A Sironi mandai un manoscritto dopo aver letto il manifesto L’Italia fa storie di Giulio Mozzi (un bel manifesto, ormai defunto, ripescabile negli archivi del web). Quando non ci speravo più mi hanno contattato. E prima che il libro uscisse Giulio mi mandò a leggerne dei pezzi a RicercaRE, laboratorio di nuove scritture. Lì ho conosciuto Paola Gallo e Dalia Oggero dell’Einaudi…


Quando Cattivi era ancora in bozze, su quali aspetti si è incentrato il confronto con gli editor Paola Gallo e Marco Peano?

Cattivi è nato in terza persona. Quando l’ho consegnato era già in prima ma restava il dubbio che la voce narrante stesse rivolgendosi a un qualche interlocutore reale, per quanto muto, all’interno del carcere. Paola e Marco mi hanno aiutato a liberarmene. Più in generale, mi hanno aiutato a scovare cose sopravvissute da stesure precedenti ma prive ormai di una ragion d’essere. E poi il titolo: il mio manoscritto aveva titoli di lavoro improponibili, e ne ero consapevole. A un certo punto ho mandato a Paola e Marco un elenco con una dozzina di titoli, forse di più, che includeva Captivi. Paola ha scelto Cattivi, dicendo che si capiva lo stesso. E aveva ragione.


Hai già in mente una nuova opera o ti stai dedicando alla lettura senza ulteriori fini? Quali sono gli ultimi libri che hai apprezzato?

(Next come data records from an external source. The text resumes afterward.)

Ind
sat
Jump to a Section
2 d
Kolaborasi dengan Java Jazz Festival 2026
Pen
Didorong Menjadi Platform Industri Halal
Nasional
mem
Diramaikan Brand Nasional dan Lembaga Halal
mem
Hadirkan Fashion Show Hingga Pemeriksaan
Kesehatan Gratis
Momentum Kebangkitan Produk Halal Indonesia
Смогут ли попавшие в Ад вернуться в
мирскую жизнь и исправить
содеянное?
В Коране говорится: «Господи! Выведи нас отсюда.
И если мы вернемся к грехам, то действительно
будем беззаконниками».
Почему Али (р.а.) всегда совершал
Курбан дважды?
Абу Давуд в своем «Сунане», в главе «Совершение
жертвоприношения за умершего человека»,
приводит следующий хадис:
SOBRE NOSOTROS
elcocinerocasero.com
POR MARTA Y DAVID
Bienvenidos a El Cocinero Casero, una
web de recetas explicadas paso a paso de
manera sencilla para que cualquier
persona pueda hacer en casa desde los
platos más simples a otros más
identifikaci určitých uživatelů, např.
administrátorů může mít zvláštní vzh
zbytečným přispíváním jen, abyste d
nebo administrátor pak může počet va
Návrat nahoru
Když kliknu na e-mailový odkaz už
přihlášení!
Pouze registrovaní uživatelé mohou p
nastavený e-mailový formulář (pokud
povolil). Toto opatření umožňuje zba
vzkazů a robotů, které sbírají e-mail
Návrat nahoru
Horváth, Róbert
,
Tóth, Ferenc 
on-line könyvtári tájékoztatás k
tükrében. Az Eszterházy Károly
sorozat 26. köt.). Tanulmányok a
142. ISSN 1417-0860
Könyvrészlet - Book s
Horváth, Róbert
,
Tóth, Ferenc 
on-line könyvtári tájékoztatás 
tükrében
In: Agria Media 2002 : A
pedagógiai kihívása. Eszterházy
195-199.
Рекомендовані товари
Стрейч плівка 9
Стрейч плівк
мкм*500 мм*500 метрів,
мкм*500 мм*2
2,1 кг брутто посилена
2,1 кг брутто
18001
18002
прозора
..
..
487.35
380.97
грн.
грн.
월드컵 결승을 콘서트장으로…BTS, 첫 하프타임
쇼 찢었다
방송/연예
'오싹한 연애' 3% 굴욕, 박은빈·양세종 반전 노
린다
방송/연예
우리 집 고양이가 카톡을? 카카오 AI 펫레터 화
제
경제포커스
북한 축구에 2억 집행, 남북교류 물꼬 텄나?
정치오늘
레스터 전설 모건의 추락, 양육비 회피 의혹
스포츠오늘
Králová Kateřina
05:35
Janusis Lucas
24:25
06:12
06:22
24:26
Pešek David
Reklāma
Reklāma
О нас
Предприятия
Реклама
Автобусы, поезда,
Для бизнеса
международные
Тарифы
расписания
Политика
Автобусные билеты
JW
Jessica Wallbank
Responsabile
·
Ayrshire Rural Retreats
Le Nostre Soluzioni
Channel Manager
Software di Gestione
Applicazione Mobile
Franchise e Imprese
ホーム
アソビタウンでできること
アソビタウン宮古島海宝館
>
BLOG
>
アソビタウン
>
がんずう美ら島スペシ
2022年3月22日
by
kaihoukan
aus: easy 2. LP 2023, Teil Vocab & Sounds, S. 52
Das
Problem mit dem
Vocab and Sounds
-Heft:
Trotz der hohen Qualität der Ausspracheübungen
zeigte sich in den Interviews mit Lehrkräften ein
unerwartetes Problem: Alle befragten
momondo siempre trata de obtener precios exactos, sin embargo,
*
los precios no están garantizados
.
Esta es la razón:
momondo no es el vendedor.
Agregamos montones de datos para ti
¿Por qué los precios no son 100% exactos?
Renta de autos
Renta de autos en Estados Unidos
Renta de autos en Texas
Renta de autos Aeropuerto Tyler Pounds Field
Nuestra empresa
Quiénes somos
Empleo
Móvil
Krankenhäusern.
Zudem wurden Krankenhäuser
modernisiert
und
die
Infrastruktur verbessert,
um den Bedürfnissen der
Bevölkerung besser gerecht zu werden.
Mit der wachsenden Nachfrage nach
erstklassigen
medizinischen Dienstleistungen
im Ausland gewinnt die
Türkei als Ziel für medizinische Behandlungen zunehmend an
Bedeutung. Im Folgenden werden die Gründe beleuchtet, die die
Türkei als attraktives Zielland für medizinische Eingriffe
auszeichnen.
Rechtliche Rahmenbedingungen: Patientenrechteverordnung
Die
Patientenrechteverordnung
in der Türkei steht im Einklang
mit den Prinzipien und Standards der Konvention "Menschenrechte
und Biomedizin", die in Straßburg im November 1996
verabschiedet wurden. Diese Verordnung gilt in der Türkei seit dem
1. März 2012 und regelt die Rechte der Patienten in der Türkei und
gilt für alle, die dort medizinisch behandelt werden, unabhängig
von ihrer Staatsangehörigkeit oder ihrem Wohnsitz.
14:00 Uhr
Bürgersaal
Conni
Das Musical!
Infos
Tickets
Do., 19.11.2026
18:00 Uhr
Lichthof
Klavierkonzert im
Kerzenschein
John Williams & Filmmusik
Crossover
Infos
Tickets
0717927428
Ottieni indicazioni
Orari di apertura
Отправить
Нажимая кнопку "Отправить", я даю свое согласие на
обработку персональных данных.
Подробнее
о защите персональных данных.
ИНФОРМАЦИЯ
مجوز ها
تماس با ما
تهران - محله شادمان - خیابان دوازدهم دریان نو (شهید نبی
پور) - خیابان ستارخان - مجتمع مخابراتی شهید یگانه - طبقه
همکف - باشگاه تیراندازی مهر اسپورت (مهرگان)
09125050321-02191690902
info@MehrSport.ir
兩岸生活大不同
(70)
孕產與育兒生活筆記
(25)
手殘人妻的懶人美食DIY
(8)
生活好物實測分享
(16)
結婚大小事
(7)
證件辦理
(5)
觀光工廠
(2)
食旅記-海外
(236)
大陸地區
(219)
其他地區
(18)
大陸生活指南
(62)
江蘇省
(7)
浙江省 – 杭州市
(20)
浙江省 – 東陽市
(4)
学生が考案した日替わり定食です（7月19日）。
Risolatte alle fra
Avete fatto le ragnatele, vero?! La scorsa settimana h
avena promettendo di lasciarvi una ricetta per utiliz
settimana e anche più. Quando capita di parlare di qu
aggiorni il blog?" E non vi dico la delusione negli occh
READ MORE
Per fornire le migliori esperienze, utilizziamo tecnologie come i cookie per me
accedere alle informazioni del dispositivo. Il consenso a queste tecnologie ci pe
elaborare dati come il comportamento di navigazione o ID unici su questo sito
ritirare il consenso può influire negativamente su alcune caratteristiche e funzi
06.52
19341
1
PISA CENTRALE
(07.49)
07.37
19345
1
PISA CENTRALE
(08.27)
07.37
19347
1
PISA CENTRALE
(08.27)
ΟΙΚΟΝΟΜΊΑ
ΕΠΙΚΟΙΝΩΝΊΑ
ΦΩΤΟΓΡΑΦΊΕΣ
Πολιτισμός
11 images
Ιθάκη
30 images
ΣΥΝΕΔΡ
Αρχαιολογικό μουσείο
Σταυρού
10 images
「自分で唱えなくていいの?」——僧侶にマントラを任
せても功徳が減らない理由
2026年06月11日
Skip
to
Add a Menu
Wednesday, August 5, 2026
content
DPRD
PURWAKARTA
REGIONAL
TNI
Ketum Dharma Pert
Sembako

Finché non è uscito Cattivi non avevo spazio mentale. E poi mi serviva qualche riscontro, un po’ di stima, prima di ricominciare. Ora ho ricominciato. Pensando a un nuovo libro leggo di più e meglio – temo di non avere lo spirito del flâneur. Un libro che però ho letto senza secondi fini, traendone godimento, è Non fate troppi pettegolezzi (LiberAria) di Demetrio Paolin.